PROBLEM: Resume the article on marijuana legalization in Canada, picking up right after its last sentence.

EXERCISE TEXT:
The dazzling deceit of big marijuana
Published 14 hours ago

Alex MacDonald is a grizzled old pothead. He has a cough from 50 years of smoking dope. He used to be a dealer, too, though he hasn’t done that for years. Today he remains a faithful consumer and a close student of the industry. He thinks a lot of the hype around legalization is ridiculous.

“The law is essentially unimportant,” he says. “That’s because the government has never had the slightest impact on either smokers or growers.”

Legalization will change the world a lot less than you might think, he says. The illegal market will not shut down, or even shrink much. Nor will kids stop using, as Justin Trudeau likes to claim. Canadian kids are already among the biggest consumers of marijuana in the world. They’ll keep smoking what they please, as they please – as they always have.

Nor will investors and governments reap the bonanza they are sure await them. That’s because the fundamental economics of the business aren’t all that good – especially when combined with the state’s historical lack of enthusiasm to crack down on illegal grow ops that will continue to produce a product that a lot of people want.

In the 1960s, Canadians smoked a dreadful product imported mostly from Mexico that was mostly sand and seeds. Then we began to grow the stuff ourselves, and never looked back. The penalties for illegal growers were minimal, and the law was laxly enforced. In rural Ontario, grow-op equipment was widely advertised on the radio. “You can grow tomatoes. You can grow potatoes. You can grow ANYTHING,” the sales pitch went.

LISTED RECORDS:
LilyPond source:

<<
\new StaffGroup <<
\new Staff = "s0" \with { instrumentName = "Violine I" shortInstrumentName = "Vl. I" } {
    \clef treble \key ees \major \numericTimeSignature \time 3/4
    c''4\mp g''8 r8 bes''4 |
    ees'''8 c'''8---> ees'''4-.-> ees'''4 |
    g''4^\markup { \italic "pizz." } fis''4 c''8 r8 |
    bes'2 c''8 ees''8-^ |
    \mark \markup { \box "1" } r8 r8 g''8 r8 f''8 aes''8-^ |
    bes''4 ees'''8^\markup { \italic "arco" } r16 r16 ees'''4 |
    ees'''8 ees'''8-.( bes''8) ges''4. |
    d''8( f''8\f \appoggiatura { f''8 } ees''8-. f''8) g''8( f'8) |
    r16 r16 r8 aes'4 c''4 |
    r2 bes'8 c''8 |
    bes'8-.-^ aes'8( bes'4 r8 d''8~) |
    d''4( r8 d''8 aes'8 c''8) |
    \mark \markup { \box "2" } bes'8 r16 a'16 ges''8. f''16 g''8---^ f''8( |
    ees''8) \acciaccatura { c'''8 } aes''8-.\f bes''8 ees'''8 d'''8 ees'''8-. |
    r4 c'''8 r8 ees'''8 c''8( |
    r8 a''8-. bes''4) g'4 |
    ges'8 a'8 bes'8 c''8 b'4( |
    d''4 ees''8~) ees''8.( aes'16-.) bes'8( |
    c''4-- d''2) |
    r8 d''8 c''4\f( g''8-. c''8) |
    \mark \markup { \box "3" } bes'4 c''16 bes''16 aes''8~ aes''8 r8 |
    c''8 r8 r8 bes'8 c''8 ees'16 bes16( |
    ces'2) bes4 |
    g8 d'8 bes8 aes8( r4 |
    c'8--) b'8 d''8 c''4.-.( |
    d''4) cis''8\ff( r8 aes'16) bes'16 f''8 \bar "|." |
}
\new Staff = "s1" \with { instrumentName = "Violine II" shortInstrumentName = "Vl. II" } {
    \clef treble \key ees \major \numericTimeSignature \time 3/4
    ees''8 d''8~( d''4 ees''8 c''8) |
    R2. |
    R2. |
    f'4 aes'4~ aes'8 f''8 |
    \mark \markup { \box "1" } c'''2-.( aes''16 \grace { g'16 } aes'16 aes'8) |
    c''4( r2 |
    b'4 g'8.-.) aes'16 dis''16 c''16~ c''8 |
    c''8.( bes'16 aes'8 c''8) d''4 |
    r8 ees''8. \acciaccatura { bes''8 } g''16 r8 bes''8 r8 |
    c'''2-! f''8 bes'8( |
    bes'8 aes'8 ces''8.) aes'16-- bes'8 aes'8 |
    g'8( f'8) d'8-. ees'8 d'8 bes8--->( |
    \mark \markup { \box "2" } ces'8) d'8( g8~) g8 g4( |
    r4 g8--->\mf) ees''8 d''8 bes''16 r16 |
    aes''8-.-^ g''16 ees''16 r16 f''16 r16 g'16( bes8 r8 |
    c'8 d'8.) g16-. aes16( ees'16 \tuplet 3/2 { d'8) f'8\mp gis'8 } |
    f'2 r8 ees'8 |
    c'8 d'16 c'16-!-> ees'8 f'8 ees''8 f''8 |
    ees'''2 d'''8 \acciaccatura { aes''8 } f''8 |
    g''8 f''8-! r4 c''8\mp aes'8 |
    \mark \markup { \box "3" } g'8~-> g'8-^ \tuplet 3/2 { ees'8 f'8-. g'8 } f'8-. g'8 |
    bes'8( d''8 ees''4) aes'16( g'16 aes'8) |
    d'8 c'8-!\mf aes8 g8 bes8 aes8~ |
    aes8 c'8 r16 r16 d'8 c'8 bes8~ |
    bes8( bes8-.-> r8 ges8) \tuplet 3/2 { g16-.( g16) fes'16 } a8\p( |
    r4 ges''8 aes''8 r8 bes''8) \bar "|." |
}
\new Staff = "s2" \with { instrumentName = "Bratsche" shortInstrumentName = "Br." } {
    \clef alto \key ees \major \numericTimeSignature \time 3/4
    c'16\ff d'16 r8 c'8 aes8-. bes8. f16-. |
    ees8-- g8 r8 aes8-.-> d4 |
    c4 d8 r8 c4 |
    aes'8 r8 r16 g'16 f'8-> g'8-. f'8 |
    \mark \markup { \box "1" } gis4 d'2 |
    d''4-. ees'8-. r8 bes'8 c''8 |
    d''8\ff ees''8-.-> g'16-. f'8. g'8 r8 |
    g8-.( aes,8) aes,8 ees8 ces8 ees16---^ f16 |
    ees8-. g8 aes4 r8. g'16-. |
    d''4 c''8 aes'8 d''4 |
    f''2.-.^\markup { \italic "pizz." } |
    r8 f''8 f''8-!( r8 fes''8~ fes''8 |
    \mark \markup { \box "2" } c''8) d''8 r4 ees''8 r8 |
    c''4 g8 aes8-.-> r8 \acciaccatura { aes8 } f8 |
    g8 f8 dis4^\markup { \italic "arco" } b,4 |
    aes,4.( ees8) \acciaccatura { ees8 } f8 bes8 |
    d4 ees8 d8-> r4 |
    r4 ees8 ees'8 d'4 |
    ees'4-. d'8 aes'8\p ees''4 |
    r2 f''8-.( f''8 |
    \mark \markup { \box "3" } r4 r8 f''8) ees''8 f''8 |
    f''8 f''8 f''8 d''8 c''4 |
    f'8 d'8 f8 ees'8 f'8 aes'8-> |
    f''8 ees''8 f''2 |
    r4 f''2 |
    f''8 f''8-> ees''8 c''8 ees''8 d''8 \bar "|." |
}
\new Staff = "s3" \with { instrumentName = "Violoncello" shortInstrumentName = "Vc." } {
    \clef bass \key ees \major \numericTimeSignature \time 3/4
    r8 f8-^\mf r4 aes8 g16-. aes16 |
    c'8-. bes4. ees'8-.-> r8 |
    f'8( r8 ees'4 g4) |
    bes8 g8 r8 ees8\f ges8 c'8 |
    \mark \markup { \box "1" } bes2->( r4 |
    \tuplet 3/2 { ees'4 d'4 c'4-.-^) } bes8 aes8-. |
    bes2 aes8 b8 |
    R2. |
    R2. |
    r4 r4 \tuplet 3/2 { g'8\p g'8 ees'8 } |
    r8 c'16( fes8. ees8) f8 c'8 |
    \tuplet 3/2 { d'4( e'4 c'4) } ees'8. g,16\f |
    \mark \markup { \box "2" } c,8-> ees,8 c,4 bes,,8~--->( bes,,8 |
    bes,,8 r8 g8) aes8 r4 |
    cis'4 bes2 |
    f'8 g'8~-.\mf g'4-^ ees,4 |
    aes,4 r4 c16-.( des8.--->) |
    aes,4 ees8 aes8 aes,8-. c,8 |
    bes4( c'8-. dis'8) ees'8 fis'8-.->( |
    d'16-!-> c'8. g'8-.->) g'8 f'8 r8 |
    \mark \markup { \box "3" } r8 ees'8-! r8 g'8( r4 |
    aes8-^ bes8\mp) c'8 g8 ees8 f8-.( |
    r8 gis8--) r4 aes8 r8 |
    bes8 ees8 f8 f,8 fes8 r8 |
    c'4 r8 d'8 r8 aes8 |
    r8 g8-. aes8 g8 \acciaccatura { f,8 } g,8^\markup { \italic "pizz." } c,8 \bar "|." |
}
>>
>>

WRITTEN ANSWER:
Marijuana is ridiculously cheap to grow. Your average competently run grow-op, according to Mr. MacDonald, can produce a gram of marijuana for around a dollar (enough for a cigarette or two). According to Statistics Canada, Canadians currently pay an average of $6.83 a gram for illegal marijuana. Canada’s finance ministers say legalized pot will be priced at $10 a gram. Which raises a question. With such a big price difference, who will buy the legal stuff?

Unlike the liquor industry – where getting into business takes a big, expensive factory and marketing campaign – the illegal marijuana market is extremely easy to get into. Ma and Pa can set up a 100-plant grow-op in their suburban basement (three harvests a year) for $25,000. “The cost of entry to the market is so low that marijuana can’t be a regulated oligopoly,” argues Mr. MacDonald. He predicts that massive competition from both the illegal and legal markets will make prices fall like a soufflé.

Legal marijuana has another problem. The quality is lousy. Mass-produced industrial grade marijuana simply can’t compete with lovingly cultivated illegal boutique bud. “To an experienced recreational pot smoker, the weed they offer is appalling,” Mr. MacDonald says. “The legal producers are selling the cannabis equivalent of Niagara jug wine for ice wine prices.”

If that weren’t enough, there’s no guarantee that demand will boom as much as pot investors think. The other night I asked a bunch of friends if they intended to line up at the friendly government dealer on Oct. 17. Of course not, they said.

None of this has dampened the investment frenzy surrounding marijuana stocks. Take Aurora Cannabis, a stock-market darling with a current valuation of $5-billion. Its hyper-optimistic CEO, Terry Booth, used to be an electrician. Now he’s running a company that’s worth more than Maple Leaf Foods. Aurora’s annual sales currently amount to a rather slender $62-million. To date, it has only produced seven tonnes of weed. But never mind the past. At this moment it is erecting glass-walled buildings the size of subdivisions to produce mountains of product for a pot-starved world. Buy now. The stock price can only go up. Can’t it?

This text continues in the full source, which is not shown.